Task
Arrange the lines starting at the one containing "# Homework 3B" and ending at the one containing "ƒ (Dynamic Server-Side" as a JSON list of strings, one string per line, leaving out blank lines.

Dataset entries:
....
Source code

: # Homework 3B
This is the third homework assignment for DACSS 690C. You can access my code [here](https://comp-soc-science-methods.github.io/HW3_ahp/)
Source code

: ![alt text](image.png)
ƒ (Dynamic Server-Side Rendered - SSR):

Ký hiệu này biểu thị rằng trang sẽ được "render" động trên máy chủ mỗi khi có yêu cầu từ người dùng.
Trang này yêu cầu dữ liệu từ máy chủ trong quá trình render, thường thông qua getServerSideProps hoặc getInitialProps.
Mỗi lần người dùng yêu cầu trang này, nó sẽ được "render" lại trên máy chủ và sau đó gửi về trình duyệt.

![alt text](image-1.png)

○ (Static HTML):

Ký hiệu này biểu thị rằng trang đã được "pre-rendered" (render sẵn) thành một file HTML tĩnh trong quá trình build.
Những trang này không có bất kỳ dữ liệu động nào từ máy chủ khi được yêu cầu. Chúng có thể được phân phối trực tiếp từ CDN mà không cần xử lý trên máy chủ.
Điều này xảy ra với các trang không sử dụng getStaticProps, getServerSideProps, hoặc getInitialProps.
....
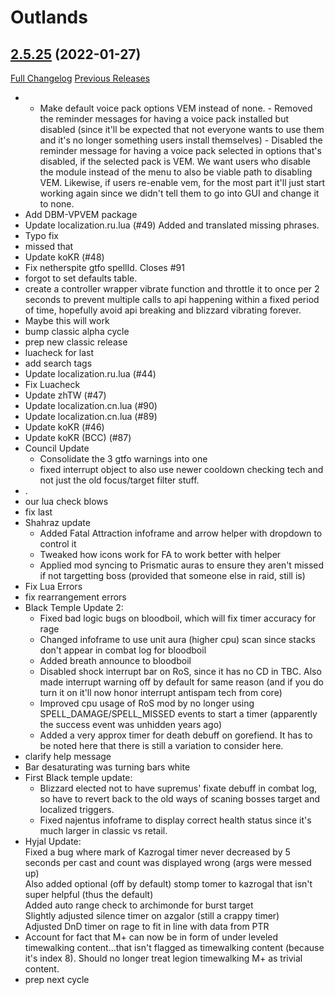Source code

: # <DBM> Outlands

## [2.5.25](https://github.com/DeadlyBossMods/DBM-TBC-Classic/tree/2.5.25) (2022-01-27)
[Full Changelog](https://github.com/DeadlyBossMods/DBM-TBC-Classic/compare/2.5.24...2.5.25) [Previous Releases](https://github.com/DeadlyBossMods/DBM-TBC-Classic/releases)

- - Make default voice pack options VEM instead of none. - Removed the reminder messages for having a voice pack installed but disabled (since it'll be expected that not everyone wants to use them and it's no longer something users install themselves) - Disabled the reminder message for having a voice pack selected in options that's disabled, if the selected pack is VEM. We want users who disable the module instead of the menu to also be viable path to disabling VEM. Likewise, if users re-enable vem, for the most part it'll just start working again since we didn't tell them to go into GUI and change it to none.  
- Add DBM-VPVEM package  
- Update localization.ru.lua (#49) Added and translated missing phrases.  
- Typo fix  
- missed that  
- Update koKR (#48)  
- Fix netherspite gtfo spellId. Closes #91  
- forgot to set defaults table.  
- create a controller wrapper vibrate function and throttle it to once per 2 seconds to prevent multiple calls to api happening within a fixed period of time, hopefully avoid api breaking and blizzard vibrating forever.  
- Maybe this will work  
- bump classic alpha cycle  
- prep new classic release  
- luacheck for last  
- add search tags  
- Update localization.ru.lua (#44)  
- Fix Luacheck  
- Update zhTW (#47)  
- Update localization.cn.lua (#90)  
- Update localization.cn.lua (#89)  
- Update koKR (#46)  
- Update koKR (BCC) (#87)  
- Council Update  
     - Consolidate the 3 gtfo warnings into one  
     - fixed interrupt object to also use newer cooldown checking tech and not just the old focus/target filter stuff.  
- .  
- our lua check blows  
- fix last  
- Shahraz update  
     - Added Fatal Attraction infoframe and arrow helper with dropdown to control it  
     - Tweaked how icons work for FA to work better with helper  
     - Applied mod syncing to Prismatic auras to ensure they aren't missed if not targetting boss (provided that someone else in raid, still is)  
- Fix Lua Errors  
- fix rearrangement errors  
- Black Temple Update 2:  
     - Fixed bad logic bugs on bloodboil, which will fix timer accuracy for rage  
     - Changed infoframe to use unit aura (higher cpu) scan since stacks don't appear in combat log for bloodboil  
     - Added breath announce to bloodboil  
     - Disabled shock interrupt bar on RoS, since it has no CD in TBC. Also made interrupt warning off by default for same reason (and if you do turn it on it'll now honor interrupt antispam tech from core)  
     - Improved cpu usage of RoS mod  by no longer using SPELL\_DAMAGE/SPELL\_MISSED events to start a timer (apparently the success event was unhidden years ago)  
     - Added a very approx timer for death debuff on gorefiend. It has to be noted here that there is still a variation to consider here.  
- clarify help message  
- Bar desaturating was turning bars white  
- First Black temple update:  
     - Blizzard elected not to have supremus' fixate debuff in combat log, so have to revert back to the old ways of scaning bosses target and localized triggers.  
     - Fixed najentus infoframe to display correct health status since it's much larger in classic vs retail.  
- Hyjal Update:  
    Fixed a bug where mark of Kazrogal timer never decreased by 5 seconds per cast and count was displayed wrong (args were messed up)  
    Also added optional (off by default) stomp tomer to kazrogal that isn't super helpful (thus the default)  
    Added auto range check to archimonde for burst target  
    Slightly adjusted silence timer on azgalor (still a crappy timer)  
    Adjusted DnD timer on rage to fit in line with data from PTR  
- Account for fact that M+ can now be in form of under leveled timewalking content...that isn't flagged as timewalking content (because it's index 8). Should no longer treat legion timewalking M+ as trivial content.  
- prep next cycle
....
Response
[
  ": # Homework 3B",
  "This is the third homework assignment for DACSS 690C. You can access my code [here](https://comp-soc-science-methods.github.io/HW3_ahp/)",
  "Source code",
  ": ![alt text](image.png)",
  "ƒ (Dynamic Server-Side Rendered - SSR):"
]